GF: Bei der Zusammenarbeit mit den Kräften, die für uns als Partner primär sind wie Feuerwehren, Polizei oder Hilfsorganisationen, sind wir tatsächlich auf einem guten Weg. Gleiches gilt für die Kommunen, die ja Träger der örtlichen Gefahrenabwehr sind, und die für den Katastrophenschutz zuständigen Bundesländer. Nachholbedarf gibt es aber auch noch vor allem was Klarheit in bestimmten Einsatzbereichen angeht. Ich denke da z. B. an Fragen wie „Synchronisiert sich ein Bundesland mit angrenzenden Ländern?“ oder bei einem flächendeckenden Stromausfall „Wer koordiniert die Einsatzkräfte der Bundesländer übergreifend?“. Ab einem bestimmten Krisenausmaß kann nicht mehr jedes Bundesland für sich allein arbeiten. Ich glaube, bei der übergreifenden Steuerung ist noch Arbeit zu leisten.
Selbstverständlich ist die Einbindung in die örtliche Gefahrenabwehr hier und da noch zu verbessern. Aber auch hier kann man konstatieren, dass sich die Situation, verglichen mit zehn oder 20 Jahren zuvor, stark verbessert hat. Das A und O für das THW und für unsere Einsatzkräfte sind die Einsätze, die tagtäglich stattfinden.
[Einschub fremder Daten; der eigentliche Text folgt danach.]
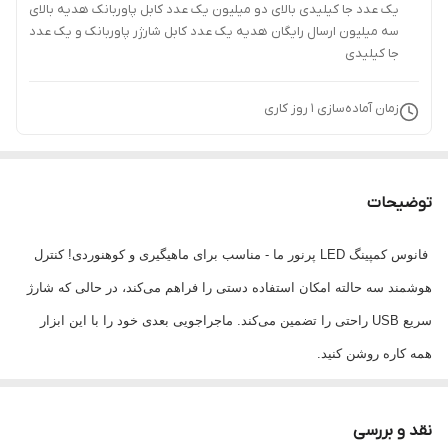
یک عدد جا کیلیدی بالای دو میلیون یک عدد کابل پاوربانک هدیه بالای
سه میلیون ارسال رایگان هدیه یک عدد کابل شارژر پاوربانک و یک عدد
جا کیلیدی
زمان آماده‌سازی
1
روز کاری
توضیحات
فانوس کمپینگ LED پرنور ما - مناسب برای ماهیگیری و کوهنوردی! کنترل
هوشمند سه حالته امکان استفاده دستی را فراهم می‌کند، در حالی که شارژ
سریع USB راحتی را تضمین می‌کند. ماجراجویی بعدی خود را با این ابزار
همه کاره روشن کنید.
مشخصات:
نقد و بررسی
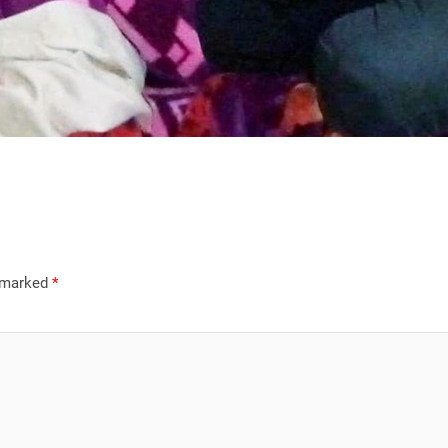
e marked
*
Unsere Leute wollen mitmachen, wollen eingebunden werden. Sie wollen nicht in Diskussionen verstrickt werden, sondern helfen. Für die Helferinnen und Helfer ist die größte Belohnung, nach einem Einsatz Dankbarkeit zu erfahren. Das ist die primäre Motivation.
CP: Wir haben jetzt sehr viel über den Inlandsbereich gesprochen und möchten nun einen Blick auf Auslandseinsätze werfen. Mit welchen Ländern gibt es eine intensive Zusammenarbeit?
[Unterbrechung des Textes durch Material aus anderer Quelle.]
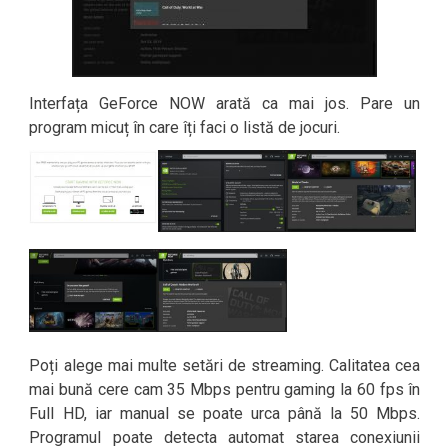
Interfața GeForce NOW arată ca mai jos. Pare un
program micuț în care îți faci o listă de jocuri.
Poți alege mai multe setări de streaming. Calitatea cea
mai bună cere cam 35 Mbps pentru gaming la 60 fps în
Full HD, iar manual se poate urca până la 50 Mbps.
Programul poate detecta automat starea conexiunii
GF: Das sind vorrangig unsere Anrainerstaaten. Das THW kann unmittelbar angefordert werden und man arbeitet auf örtlicher Ebene ausgezeichnet zusammen. Wir können diese Einschätzung heute auf die gesamte EU ausweiten. Auch weltweit besteht über die UN-Organisationen ein großes Netzwerk – die International Search and Rescue Advisory Group (INSARAG). Da haben sich die Nationen zusammengeschlossen, die nach einheitlichem Verfahrensstandard und Ausstattung Schnelleinsatzeinheiten aufstellen. Die Fähigkeiten der beteiligten Nationen haben in den vergangenen Jahren signifikant zugenommen, so dass wir bei Katastrophen auf anderen Kontinenten nicht mehr so stark wie früher gefordert sind.
CP: Albrecht Broemme pflegte zu sagen, dass er für den Katastrophenfall Pumpernickel, Dosenfleisch, Wein und Whisky in seinem Notvorrat habe. Was horten Sie denn für den Fall der Fälle?
GF: Statt Dosennahrung bevorzuge ich Eingekochtes, die guten alten Weckgläser. Mich persönlich beruhigen außerdem ein kleines Notstromaggregat und eine kleine Outdoor-Trinkwasseraufbereitungsanlage, die ich zuhause habe. Und da ich am Rhein wohne, habe ich immer genügend Wasser zum Aufbereiten zur Verfügung.